• [PROVIDED DATA]:
● ● ●

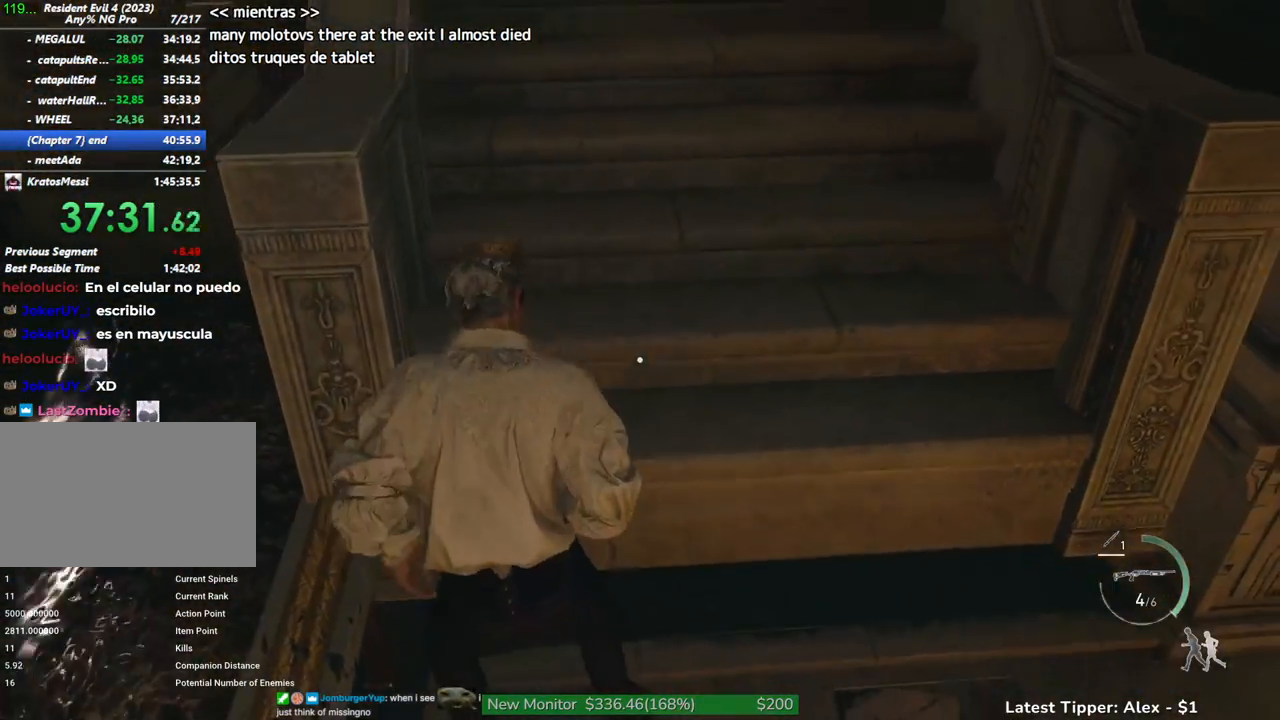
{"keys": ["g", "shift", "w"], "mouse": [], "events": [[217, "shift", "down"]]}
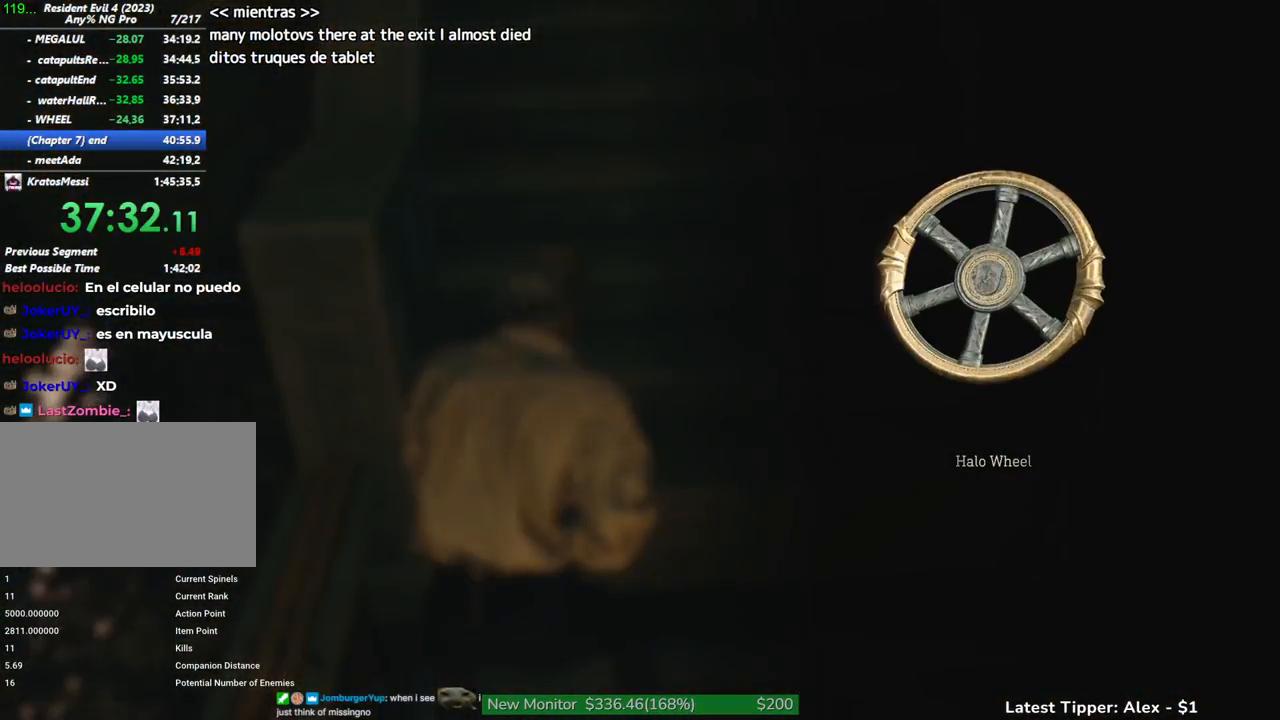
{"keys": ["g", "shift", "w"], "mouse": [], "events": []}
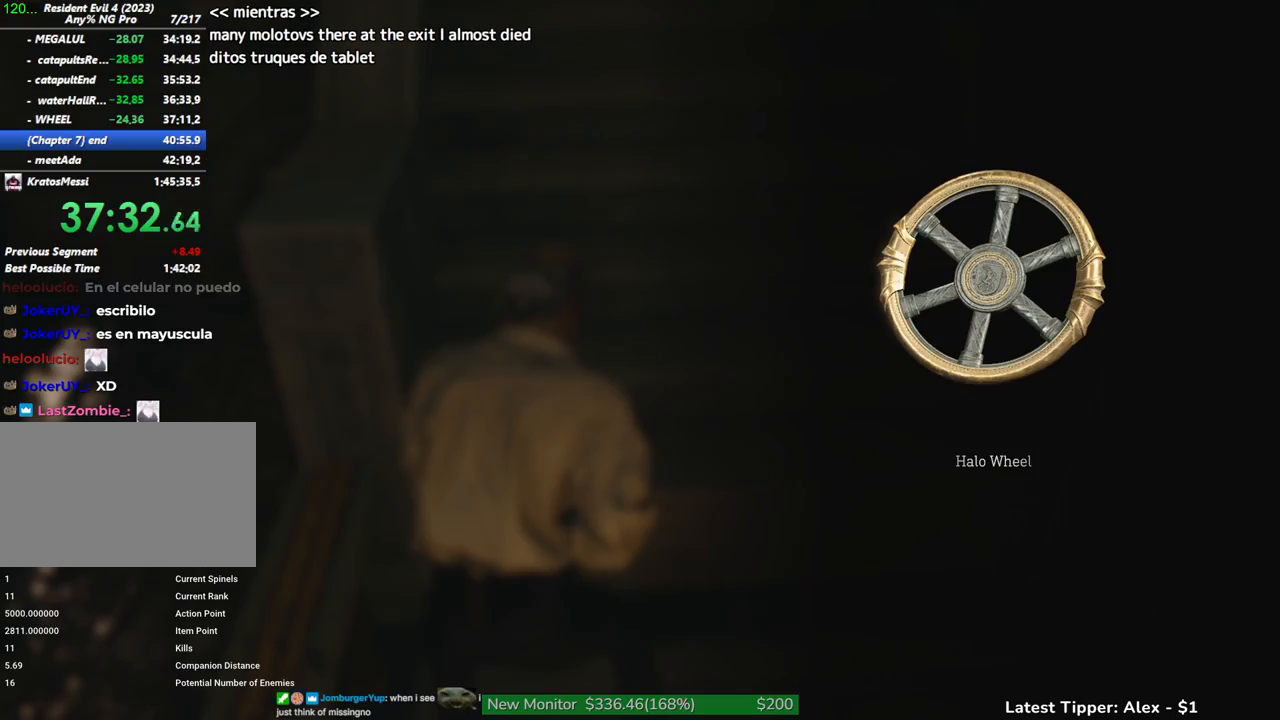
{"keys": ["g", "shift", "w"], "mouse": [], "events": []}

● ● ●

• [WHAT YOU ARE ASKED TO DO]: Print the whole listing exactly. No pictures belong in the copy.

• [EXERCISE RESULT]:
{"keys": ["g", "shift", "w"], "mouse": [], "events": [[217, "shift", "down"]]}
{"keys": ["g", "shift", "w"], "mouse": [], "events": []}
{"keys": ["g", "shift", "w"], "mouse": [], "events": []}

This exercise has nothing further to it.